My friend reached into the box, took out two bright-papered tootsie pops. She put one in her desk, and, without saying anything, slipped the other into my desk before passing the box along.
I didn’t want the candy. I hadn’t earned it. It was supposed to be fore the students who had received an A on their homework. I never received A’s--only did my homework about half the time--and I didn’t even really like candy. A horrible sensation materialized heavily in my stomach: I had never stolen anything before. But my friend was really cool and I wasn’t sure whether I was cool or not, so I said nothing.
The plan was to wait until my next Algebra class and discretely return the tootsie pop to its box, but I forgot. Or the teacher was looking. And I forgot again. After two weeks of sitting in the front pocket of my backpack, squishing up against sandwich crumbs, eraser dust, and used Kleenex, the piece of candy had been rendered clearly non-returnable.
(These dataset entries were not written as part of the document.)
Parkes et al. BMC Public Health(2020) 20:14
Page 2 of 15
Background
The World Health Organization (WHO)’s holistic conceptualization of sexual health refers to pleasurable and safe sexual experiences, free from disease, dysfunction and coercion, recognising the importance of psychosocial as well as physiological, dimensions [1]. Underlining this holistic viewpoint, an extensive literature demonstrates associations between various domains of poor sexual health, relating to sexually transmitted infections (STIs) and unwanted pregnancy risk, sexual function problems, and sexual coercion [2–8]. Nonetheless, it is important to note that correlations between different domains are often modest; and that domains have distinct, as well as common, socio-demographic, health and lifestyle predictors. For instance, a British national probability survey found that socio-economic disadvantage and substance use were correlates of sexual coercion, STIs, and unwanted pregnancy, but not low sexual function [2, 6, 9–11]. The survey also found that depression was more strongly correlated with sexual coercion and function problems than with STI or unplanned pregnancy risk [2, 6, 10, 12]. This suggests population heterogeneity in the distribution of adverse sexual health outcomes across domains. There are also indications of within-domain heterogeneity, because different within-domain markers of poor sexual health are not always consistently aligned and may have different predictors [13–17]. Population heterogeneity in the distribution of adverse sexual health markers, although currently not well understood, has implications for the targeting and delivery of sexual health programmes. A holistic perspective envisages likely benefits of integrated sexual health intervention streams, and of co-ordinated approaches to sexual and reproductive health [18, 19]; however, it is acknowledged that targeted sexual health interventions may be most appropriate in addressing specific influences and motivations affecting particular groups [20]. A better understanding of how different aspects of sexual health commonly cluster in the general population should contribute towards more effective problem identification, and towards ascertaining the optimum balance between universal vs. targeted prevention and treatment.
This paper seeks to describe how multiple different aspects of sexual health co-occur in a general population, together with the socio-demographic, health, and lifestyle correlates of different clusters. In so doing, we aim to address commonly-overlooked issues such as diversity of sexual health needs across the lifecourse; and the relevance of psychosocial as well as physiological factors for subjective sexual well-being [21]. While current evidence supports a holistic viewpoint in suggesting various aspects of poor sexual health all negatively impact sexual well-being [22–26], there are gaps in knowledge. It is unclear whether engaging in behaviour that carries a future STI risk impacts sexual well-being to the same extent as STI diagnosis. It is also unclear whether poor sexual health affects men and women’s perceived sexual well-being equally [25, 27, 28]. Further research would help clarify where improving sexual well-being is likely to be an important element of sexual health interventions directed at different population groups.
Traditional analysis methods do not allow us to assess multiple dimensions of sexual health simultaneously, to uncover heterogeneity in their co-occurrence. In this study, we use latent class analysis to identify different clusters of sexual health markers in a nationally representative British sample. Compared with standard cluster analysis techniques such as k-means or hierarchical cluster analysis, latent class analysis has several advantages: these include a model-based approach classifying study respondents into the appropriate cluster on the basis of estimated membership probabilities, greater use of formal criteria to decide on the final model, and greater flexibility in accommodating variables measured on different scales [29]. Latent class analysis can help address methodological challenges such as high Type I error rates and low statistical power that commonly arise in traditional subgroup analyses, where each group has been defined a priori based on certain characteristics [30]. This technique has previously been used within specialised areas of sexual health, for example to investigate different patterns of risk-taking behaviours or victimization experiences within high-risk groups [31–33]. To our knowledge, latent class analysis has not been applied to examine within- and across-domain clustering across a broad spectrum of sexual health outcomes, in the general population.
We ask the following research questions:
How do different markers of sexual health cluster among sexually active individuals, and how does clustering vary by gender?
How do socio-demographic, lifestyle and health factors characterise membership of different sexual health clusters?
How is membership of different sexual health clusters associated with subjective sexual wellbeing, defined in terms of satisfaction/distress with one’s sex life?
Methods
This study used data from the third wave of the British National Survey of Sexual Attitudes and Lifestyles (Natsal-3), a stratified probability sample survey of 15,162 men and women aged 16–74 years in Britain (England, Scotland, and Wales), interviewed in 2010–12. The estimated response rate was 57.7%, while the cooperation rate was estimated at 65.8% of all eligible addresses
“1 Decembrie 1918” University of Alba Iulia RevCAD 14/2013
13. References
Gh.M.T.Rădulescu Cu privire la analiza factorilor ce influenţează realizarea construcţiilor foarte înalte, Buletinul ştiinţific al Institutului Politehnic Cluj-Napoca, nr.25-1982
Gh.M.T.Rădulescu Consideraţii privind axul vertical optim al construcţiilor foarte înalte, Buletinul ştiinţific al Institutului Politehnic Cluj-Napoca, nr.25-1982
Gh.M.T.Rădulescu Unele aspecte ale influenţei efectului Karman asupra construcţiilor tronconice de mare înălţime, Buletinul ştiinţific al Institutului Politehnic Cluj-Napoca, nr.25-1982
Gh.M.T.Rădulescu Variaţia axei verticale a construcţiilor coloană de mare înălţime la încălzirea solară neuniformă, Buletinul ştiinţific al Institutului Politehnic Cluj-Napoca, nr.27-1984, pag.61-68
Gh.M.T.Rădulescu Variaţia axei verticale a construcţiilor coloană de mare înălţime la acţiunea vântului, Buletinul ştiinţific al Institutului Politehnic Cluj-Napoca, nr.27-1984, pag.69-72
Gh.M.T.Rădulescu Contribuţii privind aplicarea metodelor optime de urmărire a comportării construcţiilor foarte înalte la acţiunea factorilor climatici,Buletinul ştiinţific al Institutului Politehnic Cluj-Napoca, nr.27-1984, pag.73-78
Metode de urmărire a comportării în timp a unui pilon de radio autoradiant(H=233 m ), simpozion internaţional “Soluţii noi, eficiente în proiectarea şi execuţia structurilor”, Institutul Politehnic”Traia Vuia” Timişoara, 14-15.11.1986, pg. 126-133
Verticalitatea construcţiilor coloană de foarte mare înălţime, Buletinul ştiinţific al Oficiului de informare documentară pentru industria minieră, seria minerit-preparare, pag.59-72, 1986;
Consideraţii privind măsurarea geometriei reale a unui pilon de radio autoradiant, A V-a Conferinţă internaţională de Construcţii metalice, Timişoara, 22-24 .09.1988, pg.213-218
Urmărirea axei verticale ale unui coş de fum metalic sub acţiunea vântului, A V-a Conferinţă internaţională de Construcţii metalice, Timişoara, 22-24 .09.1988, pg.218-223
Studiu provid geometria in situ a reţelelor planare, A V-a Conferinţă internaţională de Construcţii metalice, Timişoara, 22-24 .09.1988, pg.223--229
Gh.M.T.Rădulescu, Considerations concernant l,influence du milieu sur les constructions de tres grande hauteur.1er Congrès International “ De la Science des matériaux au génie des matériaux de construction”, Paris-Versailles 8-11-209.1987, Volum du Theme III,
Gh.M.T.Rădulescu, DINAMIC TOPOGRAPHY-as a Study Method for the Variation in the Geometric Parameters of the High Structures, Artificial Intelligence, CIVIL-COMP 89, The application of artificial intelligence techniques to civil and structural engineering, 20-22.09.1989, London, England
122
The guilt I felt over my misdeed followed me around along with the linty lollypop in my backpack, a talisman of contrition. Every time I saw it, I felt a pang of self-repugnance. I had never before imagined myself perfect--I picked arguments with my little sisters and was a miserable student--but I had always felt some comfort in the knowledge that I was, ultimately, a morally upright individual. But now I had committed a blatant offense against another person, against an authority figure. I had taken what was not rightfully mine. I longed for purification, but feared reproof. I never confessed.
Until now.
This has always been part of who I am: I’m obsessed with doing what's right. I recall hiding in my room one Fourth of July because my parents were breaking a local statute by lighting sparklers in our backyard; if the cops showed up, I wanted it to be clear that I’d had nothing to do with this flagrant violation of the law. As an R.A. in college, I felt deeply incensed when friends would commit minor infractions in my presence and expect me to overlook them (I did overlook them, but I resented it deeply). I never drank alcohol until I was twenty-one.
And yet, I’ve always been a little embarrassed about this aspect of my personality. I pretend to others that I’m naughtier and worldlier than I actually am (an ironic conflict in my all-encompassing impulse to comply with what’s expected of me). I think that my improved self-confidence in recent years and an increasing acceptance of the fact that I’ll never be perfect has helped to alleviate some of the guilt and freed me both to make mistakes and to take responsibility for them. But in many ways, I’ll always be a closet goody two-shoes.
In many ways, I’ll always be carrying that tootsie pop around with me.